New Zealand have agreed to play a pre-World Cup 2015 Test match in Apia, Samoa. It will be the first time that the All Blacks have played a Test in the Pacific Islands in the professional era. But does New Zealand rugby, which has profited from Samoan-born players, owe Samoa this match?
The answer is that New Zealand should play the Pacific Island nations away anyway. If New Zealand are playing a Test against the USA in Chicago prior to their European tour this autumn, they can certainly play Samoa. But this is about respecting Samoa as a rugby nation, not the fulfilling of a charitable act.
New Zealand have benefitted from numerous high-quality players from the Pacific Islands. From Samoa in particular, they have valued the services of the likes of flanker Michael Jones, fellow back-rowers Pat Lam and Jerry Collins, and winger ‘Inga’ Tuigamala.
Less known, however, are the Kiwis who have represented Samoa. Stade Francais full-back Paul Williams, son of 38-cap All Black Bryan Williams is one, and Northampton’s scrum-half Kahn Fotuali’i is another.
But whilst it is important to note that New Zealand-born players have represented Pacific Islands, these are not players the All Blacks miss, whereas they have gained world-class talent from Samoa.
New Zealand have a duty to play in Samoa. In the disparate world of rugby-playing nations, they are geographically proximate and efforts should be made to develop rugby around the globe.
But this duty is not as a result of Samoan-born players representing New Zealand. Whilst protection from poaching players once they have developed into stars should be provided, the International Rugby Board (IRB) and the rugby community cannot reverse trends in global migration.
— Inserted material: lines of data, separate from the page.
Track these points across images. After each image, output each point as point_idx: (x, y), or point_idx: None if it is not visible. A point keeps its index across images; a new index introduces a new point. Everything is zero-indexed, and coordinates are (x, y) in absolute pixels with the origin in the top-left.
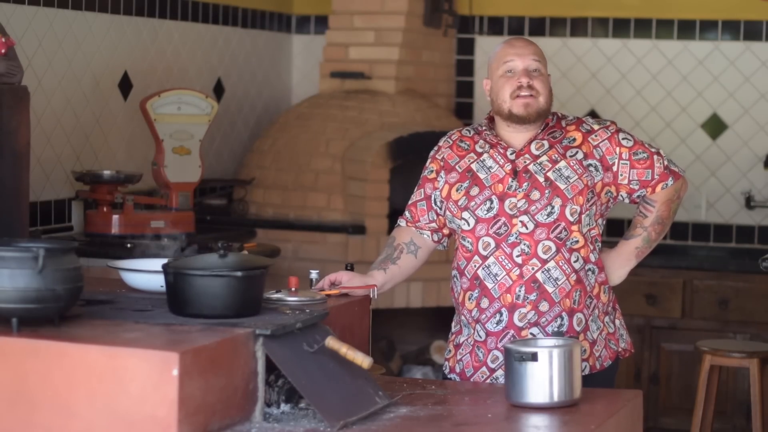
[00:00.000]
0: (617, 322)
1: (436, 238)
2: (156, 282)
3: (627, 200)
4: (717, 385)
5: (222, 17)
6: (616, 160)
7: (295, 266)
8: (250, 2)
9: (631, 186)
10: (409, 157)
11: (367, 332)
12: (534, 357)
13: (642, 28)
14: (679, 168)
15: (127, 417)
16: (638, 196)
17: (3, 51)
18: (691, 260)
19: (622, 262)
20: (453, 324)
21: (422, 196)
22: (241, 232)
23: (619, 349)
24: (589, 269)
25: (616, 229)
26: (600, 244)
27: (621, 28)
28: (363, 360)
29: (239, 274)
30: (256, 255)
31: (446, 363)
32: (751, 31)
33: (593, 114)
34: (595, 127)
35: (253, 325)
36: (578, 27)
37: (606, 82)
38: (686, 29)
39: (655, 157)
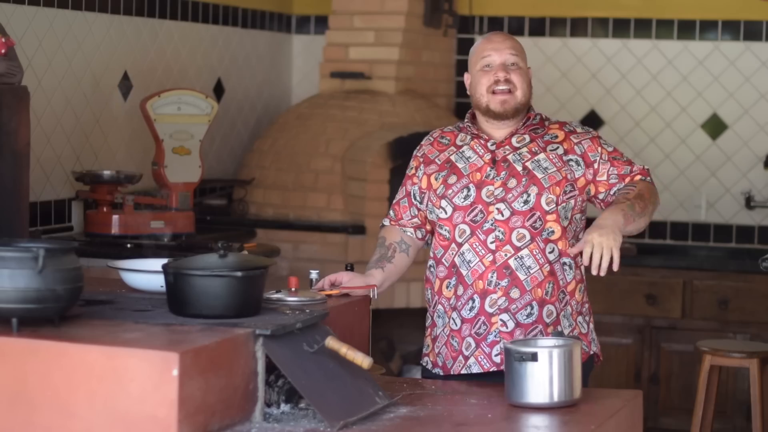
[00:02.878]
0: (591, 325)
1: (419, 235)
2: (156, 282)
3: (601, 205)
4: (717, 385)
5: (222, 17)
6: (598, 158)
7: (295, 266)
8: (250, 2)
9: (609, 181)
10: (409, 158)
11: (367, 332)
12: (534, 357)
13: (642, 28)
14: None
15: (127, 417)
16: (616, 191)
17: (3, 51)
18: (691, 260)
19: (613, 211)
20: (426, 318)
21: (404, 193)
22: (241, 232)
23: (591, 352)
24: (565, 263)
25: None
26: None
27: (621, 28)
28: (363, 360)
29: (239, 274)
30: (256, 255)
31: (426, 359)
32: (751, 31)
33: (593, 114)
34: (578, 129)
35: (253, 325)
36: (578, 27)
37: (606, 82)
38: (686, 29)
39: (636, 165)
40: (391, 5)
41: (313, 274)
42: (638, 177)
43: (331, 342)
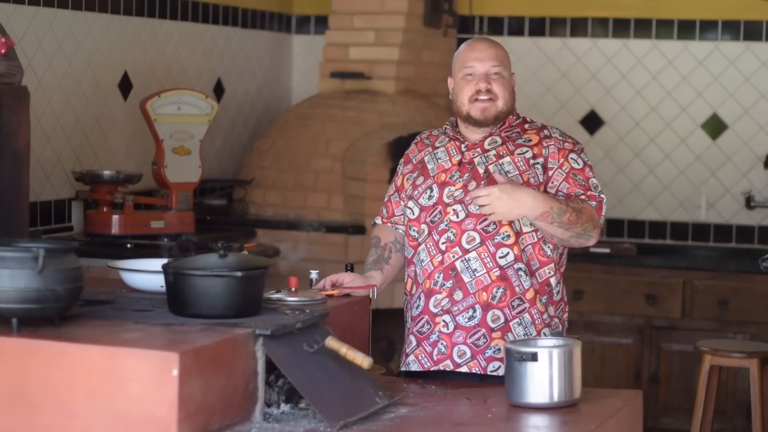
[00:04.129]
0: None
1: None
2: (156, 282)
3: None
4: (717, 385)
5: (222, 17)
6: (555, 167)
7: (295, 266)
8: (250, 2)
9: (557, 196)
10: None
11: (367, 332)
12: (534, 357)
13: (642, 28)
14: (600, 229)
15: (127, 417)
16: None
17: (3, 51)
18: (691, 260)
19: (543, 199)
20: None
21: (394, 189)
22: (241, 232)
23: None
24: (520, 269)
25: (616, 230)
26: (550, 250)
27: (621, 28)
28: (363, 360)
29: (239, 274)
30: (256, 255)
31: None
32: (751, 31)
33: (593, 114)
34: (555, 135)
35: (253, 325)
36: (578, 27)
37: (606, 82)
38: (686, 29)
39: (593, 191)
40: (391, 5)
41: (313, 274)
42: (583, 198)
43: (331, 342)
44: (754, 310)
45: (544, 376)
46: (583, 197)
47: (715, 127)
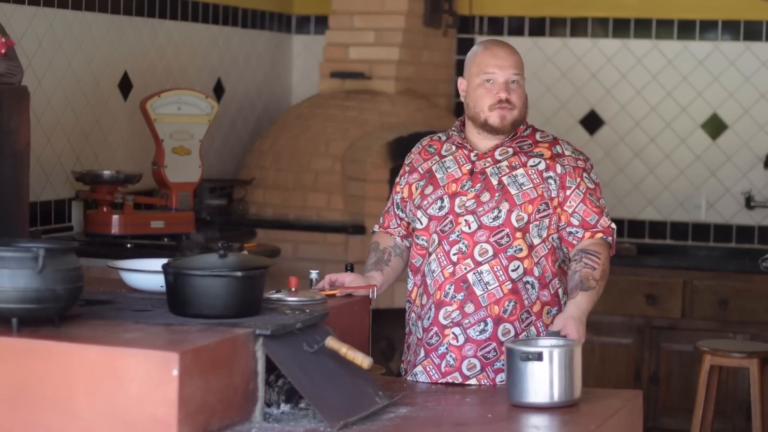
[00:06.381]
0: None
1: (407, 243)
2: (156, 282)
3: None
4: (717, 385)
5: (222, 17)
6: (574, 186)
7: (295, 266)
8: (250, 2)
9: (571, 219)
10: None
11: (367, 332)
12: (539, 356)
13: (642, 28)
14: (614, 250)
15: (127, 417)
16: (569, 233)
17: (3, 51)
18: (691, 260)
19: (588, 303)
20: (405, 326)
21: (391, 202)
22: (241, 232)
23: None
24: (528, 282)
25: (617, 230)
26: (559, 262)
27: (621, 28)
28: (363, 360)
29: (239, 274)
30: (256, 255)
31: (401, 366)
32: (751, 31)
33: (593, 114)
34: (567, 152)
35: (253, 325)
36: (578, 27)
37: (606, 82)
38: (686, 29)
39: (605, 217)
40: (391, 5)
41: (313, 274)
42: (599, 235)
43: (331, 342)
44: (754, 310)
45: (544, 376)
46: (599, 234)
47: (715, 127)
A more worrying case is that of 5-cap Steffon Armitage, who, after an England exile because of his move to Toulon, may play for France in the 2015 World Cup in England. In this case, Armitage has already played for England and learnt his trade at London Irish. That would be poaching a player, and the IRB ought to step in.
Other top-tier nations should help grow the sport. For example, in 2013, England played against a CONSUR “South America XV” featuring players from Argentina, Uruguay, Chile and Brazil prior to their two-match series in Argentina. Similarly, it is good for the sport that New Zealand are preparing for their 2014 European tour with an admittedly lucrative match against the USA.
Adding to the debate of integrating the Pacific Islands more into world rugby, today British and Irish Lions legend Brian O’Driscoll called on the iconic touring team to play a warm-up match there before the 2017 New Zealand series. The idea was well-received by the IRB’s Oceania General Manager William Glenwright, as per MSN Sports:
Rugby is so important to the fabric of the three Pacific Island nations and the strength of the brands of teams like the All Blacks, the Wallabies and the Lions is so strong that to have those countries touring the Pacific Islands sends a message that they matter, that they are an important part of world rugby - and they are.
But, as Matt Butler of The Independent writes: “The decision to play in the Samoan capital Apia has not been taken purely out of altruism. It will form a crucial part of New Zealand’s preparations for their World Cup defence”. In many respects, that is exactly how it should be.
It is astonishing to think that this will be the first time New Zealand will play a Test Match in Fiji, Samoa or Tonga in the professional era. It is long overdue, but it is a good step for the development of our great sport. This is important, but New Zealand do not owe Samoa a Test match out of charity: Samoa deserve it.